Boris glanced to his right to find Achym still standing beside him. “Yes, it’s incredible,” he answered as Beckett’s truck pulled away.
“One could say that the arrangement sounds a little too good to be true.”
After a slight hesitation, Boris shrugged and turned back toward the cottage.

Thursday. A leaden sky hovered over the French hamlet of Molien, glowing with the sort of luminous grey that stings the eyes. Boris stood in his front yard, hands buried in the pockets of his overalls. He peered in the direction of Ussy-sur-Marne, seeing no sign of the dust that would indicate an approaching car.
A much larger man, standing nearer the road, glanced back at him. A crop of gnarled, jet-black hair sat atop his head. His frame was muscular, his posture unencumbered. All in all, he struck the pose of a man nearing thirty. Except for his face, for no man had skin so smooth. Not with such a thick nose and brow.
Dust rose in the distant air as Monsieur Beckett’s truck came into view. Boris stepped to his son’s side as the grey pickup pulled into the Roussimoffs’ yard, its paint as ashen as the sky that loomed above it. When Beckett stepped out of the vehicle, Dédé shifted from foot to foot, unsettled by the man’s grave and wiry figure.
“Swims three times a day,” Boris said.
            Dédé nodded as his father shook hands with Monsieur Beckett.
            “How is Marion?” the man inquired.
            “She is well,” Boris answered. “Inside with Baby Jacques at the moment.”
            Monsieur Beckett turned to Dédé. “Pleased to meet you.”
            “You too, Monsieur.”
            Sam took the man-child’s massive hand for only a moment, then turned back toward his truck.
“I’m sure you’ll have lots to talk about,” Boris said. “Dédé is a very strong football player. Try to guess his position.”

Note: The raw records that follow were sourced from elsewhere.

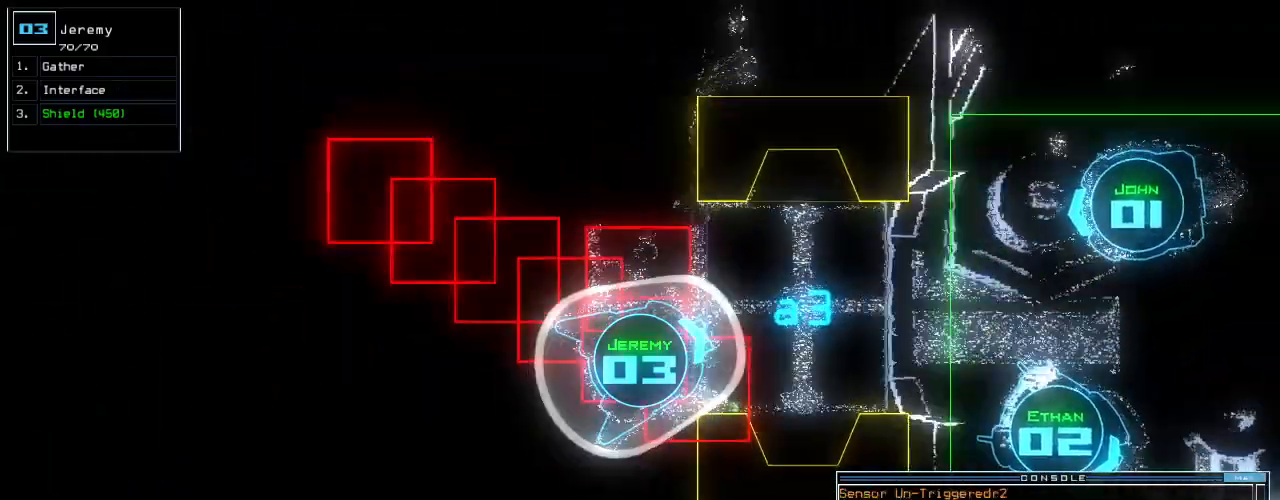
{"keys": ["up"], "events": [[100, "right", "down"], [140, "right", "up"], [340, "right", "down"], [360, "right", "up"], [460, "right", "down"], [480, "right", "up"]]}
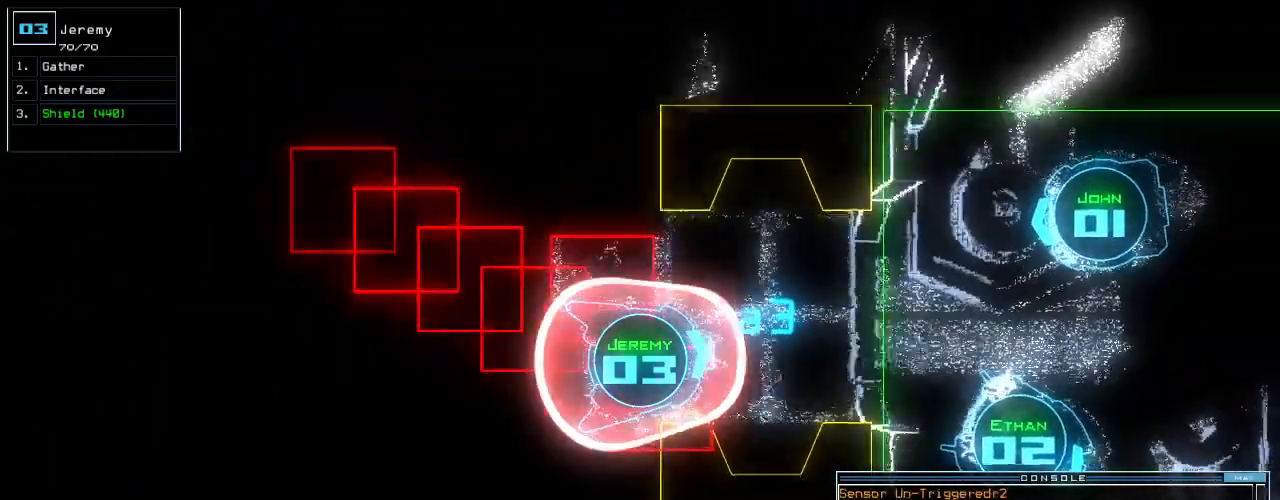
{"keys": ["up"], "events": [[240, "right", "down"], [280, "right", "up"]]}
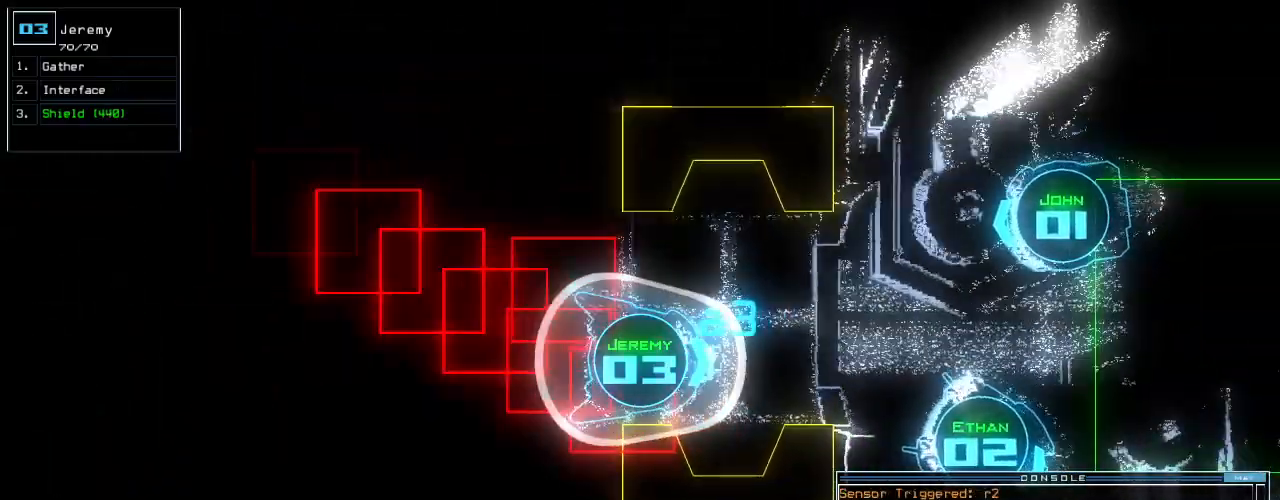
{"keys": ["up"], "events": []}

            The writer opened the truck's passenger door for Dédé, and began to work at the seat, forcing it as far backward as possible. When finished, he straightened away from the vehicle.
            “La détresse,” he said. “La détresse.”
            Dédé shrugged and moved to climb inside. He gripped the metal roof as he ducked through the door and pulled himself into a foetal position. Beckett entered from the other side and took a long look at the boy’s pose.
“Is everything sufficient?” he asked.
Dédé drew a seatbelt across his chest and nodded. Monsieur Beckett started the truck and pulled away from the Roussimoffs’ home.
            “Right fullback,” the man said.
            “Your father. He told me to guess what position you play in soccer, and I am guessing right fullback.”
“Goalkeeper,” Dédé replied.
“Ah. And how often do your friends knock the ball past you?”
“Never ever.”
“And you don’t ever let one through to please them?”
            The repetition of this word left a wake of silence. Dédé glanced at the man, sensing a singularity of purpose in the way he peered through the windshield.
             “Mama says you were a hero in the war,” he said.
            “Did she?” Beckett answered.
“She says you hid bombs, and that the Germans almost caught you, and that you almost got killed by the firing squad.” Dédé paused once more before adding, “She says you were very brave.”
“That was all boy scout stuff,” Beckett said. Dédé could see the man’s knuckles whiten against the steering wheel.
“You got a special prize from the President.”
“Silly things, Dédé.”
The truck fell silent once more. Dédé lowered his eyes and pressed his feet into the truck’s floor until he heard its metal groaning. When he glanced back up, he found Monsieur Beckett staring at him with a deeply apologetic expression. Dédé held the man’s eyes for several seconds, and turned again to peer at the surrounding fields.
            “Your father tells me you’re a fine student,” said Beckett.
            “A lot of good it’ll do.”
            “Why do you say that?”
            “I’m going to spend the rest of my life working on some other man's farm,” Dédé said. “There is no point to school.”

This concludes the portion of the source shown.